One thing we do a lot less of these days, is research for our vacations. For our last few trips we didn’t even crack open a guide book until we were on the plane. For this trip, we purchased a Rick Steve’s Italy book, for my kindle, the night before we left! So our itinerary is often undecided before the wheels actually hit the runway of our destination, which is fine…I like spontaneity. Plus, we are trying more and more to let the kids help in the decision making. But when our oldest daughter said she really wanted to see the Leaning Tower of Pisa, I might have slightly rolled my eyes and let out a little whimper, “really?”. Someone at school had told her that she must see the Leaning Tower because it is “soooo cool”!

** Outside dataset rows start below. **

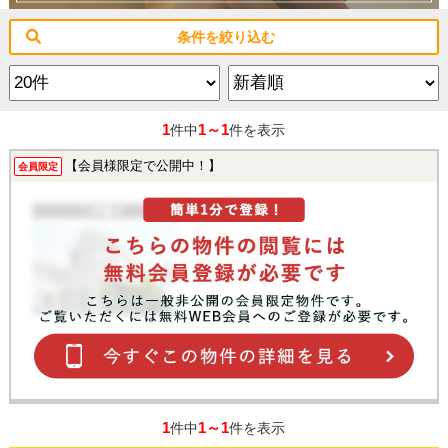
条件を絞り込む
1
1～1
件中
件を表示
【会員様限定で公開中！】
会員限定
1
1～1
件中
件を表示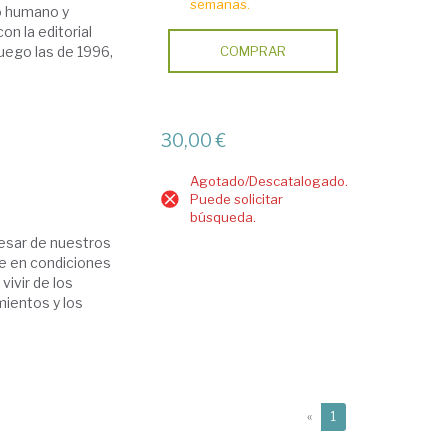
semanas.
o humano y
n la editorial
luego las de 1996,
COMPRAR
30,00 €
s
Agotado/Descatalogado.
Puede solicitar
búsqueda.
pesar de nuestros
e en condiciones
vivir de los
mientos y los
(current)
«
1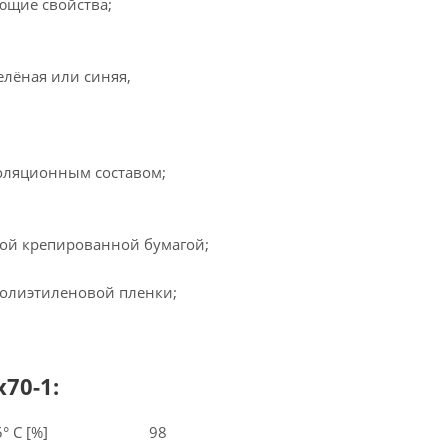
ющие свойства;
елёная или синяя,
золяционным составом;
бой крепированной бумагой;
полиэтиленовой пленки;
70-1:
 C [%]
98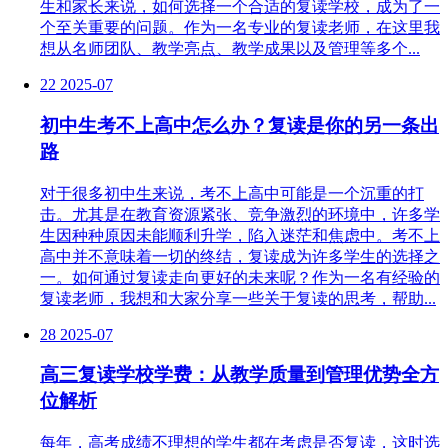
生和家长来说，如何选择一个合适的复读学校，成为了一
个至关重要的问题。作为一名专业的复读老师，在这里我
想从名师团队、教学亮点、教学成果以及管理等多个...
22
2025-07
初中生考不上高中怎么办？复读是你的另一条出
路
对于很多初中生来说，考不上高中可能是一个沉重的打
击。尤其是在教育资源紧张、竞争激烈的环境中，许多学
生因种种原因未能顺利升学，陷入迷茫和焦虑中。考不上
高中并不意味着一切的终结，复读成为许多学生的选择之
一。如何通过复读走向更好的未来呢？作为一名有经验的
复读老师，我想和大家分享一些关于复读的思考，帮助...
28
2025-07
高三复读学校学费：从教学质量到管理优势全方
位解析
每年，高考成绩不理想的学生都在考虑是否复读，这时选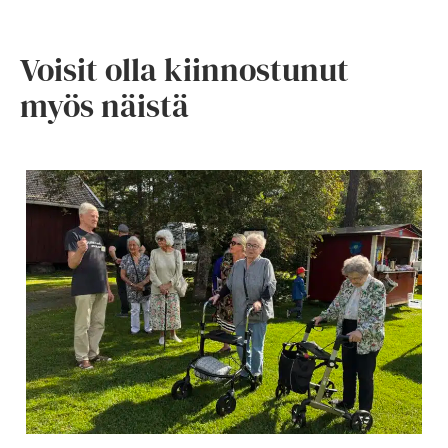
Voisit olla kiinnostunut
myös näistä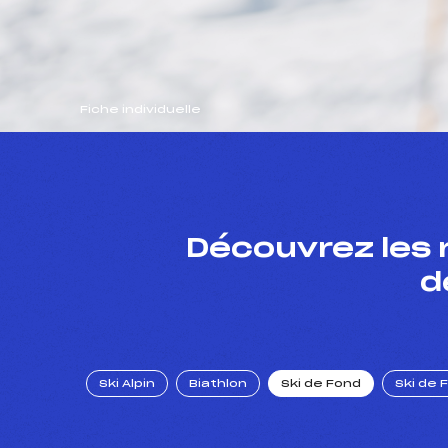
Fiche individuelle
Découvrez les 
d
Ski Alpin
Biathlon
Ski de Fond
Ski de 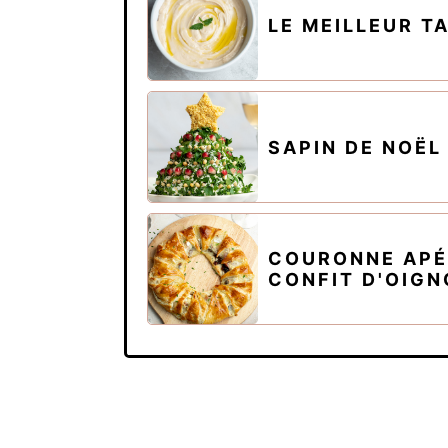
LE MEILLEUR T
SAPIN DE NOËL
COURONNE APÉR
CONFIT D'OIG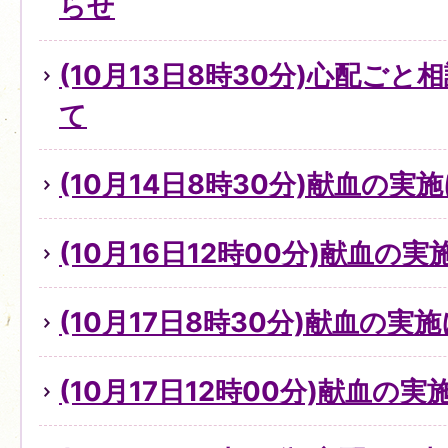
らせ
(10月13日8時30分)心配ご
て
(10月14日8時30分)献血の実
(10月16日12時00分)献血の
(10月17日8時30分)献血の実
(10月17日12時00分)献血の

“Have you seen it mom?” she asked me. “Yes…twice” was my reply. Sensing my lack of enthusiasm, she was perplexed. “Well, isn’t it cool? It’s a tower and it looks like it’s going to fall over, but it doesn’t!” I went on to explain that it’s not that I don’t find it interesting, it’s just that it’s very touristy. So we had a conversation about what that meant…about travel being an opportunity to learn about the authentic characteristics of a place, to see how people live in other parts of the world…about not feeling like you always have to see what everyone else sees, but how beauty can be found in the less discovered areas. I also described a tourist as: often wearing inappropriate clothing (e.g. shorts when it’s cold); taking lots of pictures; wearing comfortable shoes; and often reading a guidebook or map. “But, we do some of those things” she said. “Yes, exactly, we are tourists. It’s okay to be a tourists…you just don’t want to be around them all the time (this caused a look of confusion) and you want to try to blend in if you can”. This part, she seemed to take to heart, because during the trip, she enjoyed pointing out all the tourists to me.

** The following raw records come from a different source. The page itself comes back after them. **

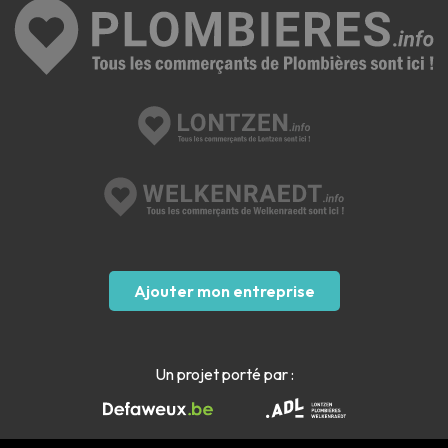
Ajouter mon entreprise
Un projet porté par :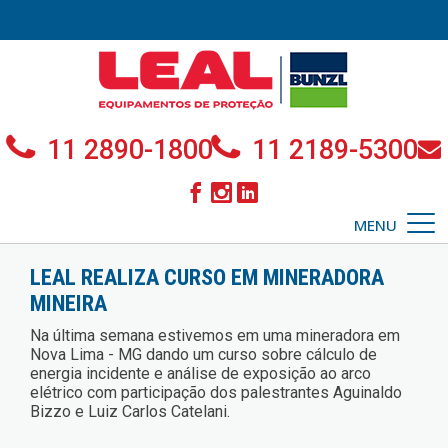
11 2890-1800
11 2189-5300
MENU
LEAL REALIZA CURSO EM MINERADORA
MINEIRA
Na última semana estivemos em uma mineradora em
Nova Lima - MG dando um curso sobre cálculo de
energia incidente e análise de exposição ao arco
elétrico com participação dos palestrantes Aguinaldo
Bizzo e Luiz Carlos Catelani.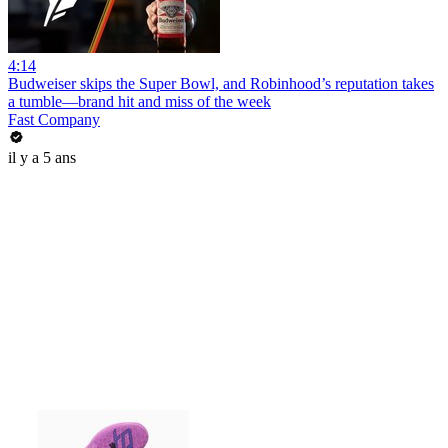
4:14
Budweiser skips the Super Bowl, and Robinhood’s reputation takes
a tumble—brand hit and miss of the week
Fast Company
il y a 5 ans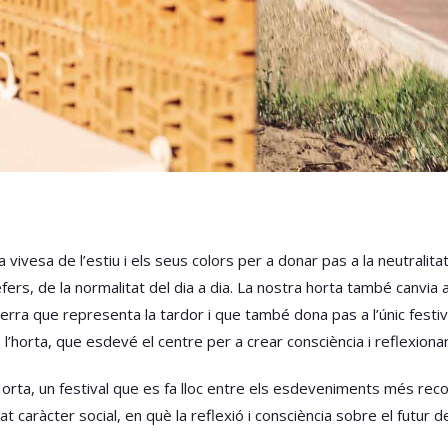
la vivesa de l’estiu i els seus colors per a donar pas a la neutralit
uefers, de la normalitat del dia a dia. La nostra horta també canvia
a terra que representa la tardor i que també dona pas a l’únic fest
en l’horta, que esdevé el centre per a crear consciència i reflexio
orta, un festival que es fa lloc entre els esdeveniments més recon
at caràcter social, en què la reflexió i consciència sobre el futur d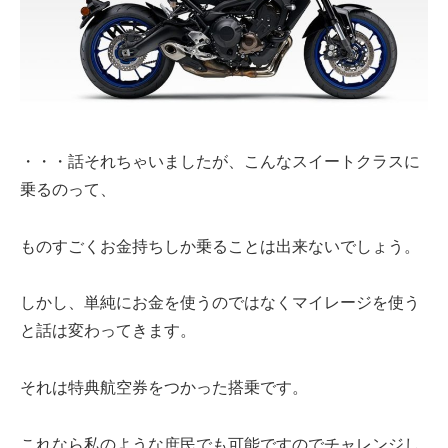
・・・話それちゃいましたが、こんなスイートクラスに
乗るのって、
ものすごくお金持ちしか乗ることは出来ないでしょう。
しかし、単純にお金を使うのではなくマイレージを使う
と話は変わってきます。
それは特典航空券をつかった搭乗です。
これなら私のような庶民でも可能ですのでチャレンジし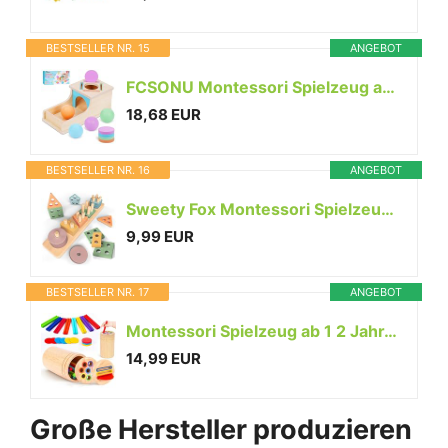
BESTSELLER NR. 15
ANGEBOT
FCSONU Montessori Spielzeug ab 1-3 Jahr|Sortierspiel Feinmotorik Steckspiel
18,68 EUR
BESTSELLER NR. 16
ANGEBOT
Sweety Fox Montessori Spielzeug ab 1 Jahr - Holz Sortier & Stapelspielzeug, 1 2 3 Jahre -Aktivitäts & Entwicklungsspielzeug aus Holz in Pastellfarben – Montessori - Lernspielzeug für Kleinkinder
9,99 EUR
BESTSELLER NR. 17
ANGEBOT
Montessori Spielzeug ab 1 2 Jahr, Spielzeug ab 1 2 Jahre Farbe Sortierspiel
14,99 EUR
Große Hersteller produzieren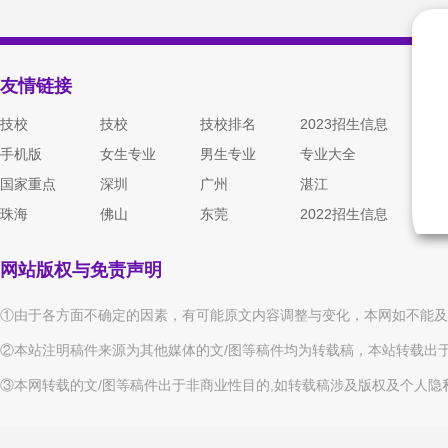
友情链接
技校
技校
技校排名
2023招生信息
手机版
女生专业
男生专业
专业大全
国家重点
深圳
广州
湛江
珠海
佛山
东莞
2022招生信息
网站版权与免责声明
①由于各方面不确定的因素，有可能原文内容调整与变化，本网如不能及
②本站注明稿件来源为其他媒体的文/图等稿件均为转载稿，本站转载出
③本网转载的文/图等稿件出于非商业性目的,如转载稿涉及版权及个人隐私等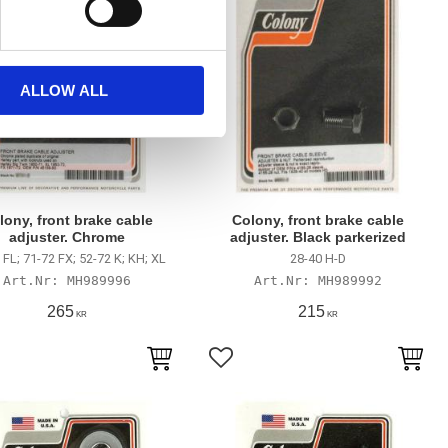
ALLOW ALL
lony, front brake cable
Colony, front brake cable
adjuster. Chrome
adjuster. Black parkerized
 FL; 71-72 FX; 52-72 K; KH; XL
28-40 H-D
MH989996
MH989992
265
215
KR
KR
till i favoriter
Lägg till i favoriter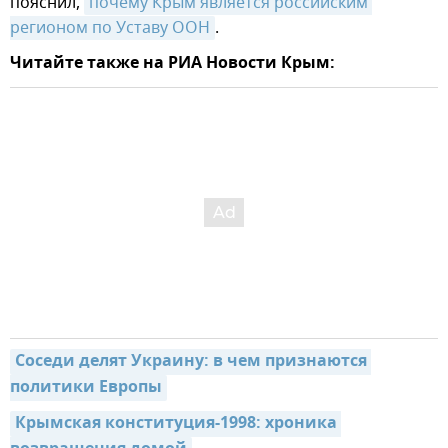
пояснил,
почему Крым является российским 
регионом по Уставу ООН
.
Читайте также на РИА Новости Крым:
Соседи делят Украину: в чем признаются 
политики Европы
Крымская конституция-1998: хроника 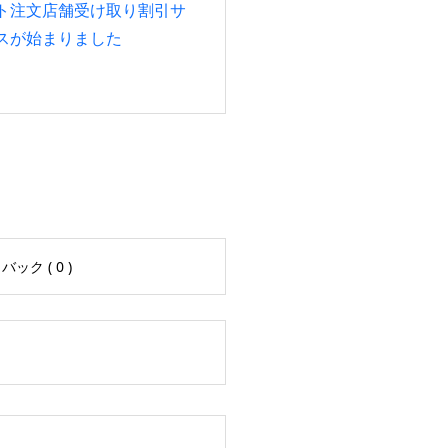
ト注文店舗受け取り割引サ
スが始まりました
ック ( 0 )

Granted, a trip to Italy may not have been the most appropriate time to discuss the advantages of traveling off-the-beaten-path. Yes, my dear, Italy is crawling with tourists, but for good reason. It is a country full of history, beautiful art and according to a 7-year-old, “really cool things to see”. So, I guess sometimes if you can’t beat ‘em, join ‘em! So off to Pisa we went! Yet, not without a stop in Lucca first – a town we had never been to before. What a beautiful surprise Lucca was! I love when my expectations are exceeded! And by the way, how is it that we tend to find carrousels everywhere we go?
So when we arrived in Pisa, not only was the ‘Field of Miracles’ swarming with tourists…just as expected; but the girls asked me why everyone was standing like this:
If you’ve ever been to Pisa, you know why. Because you can’t leave Pisa without a picture that depicts the illusion that you are supporting the tower from falling. Obviously this was intriguing to the girls, so here you have it: If you can’t beat ‘em, join ‘em!
Although the girls would have liked to climb the tower, we were able to convince them that we shouldn’t…because really, it could fall over at any moment, right? At the time, I wasn’t aware that they don’t let kids under 8 climb the tower, which really would have been a much better, less terrifying, excuse. Oh well, it worked and we were able to skip the lines and head into town for a drink.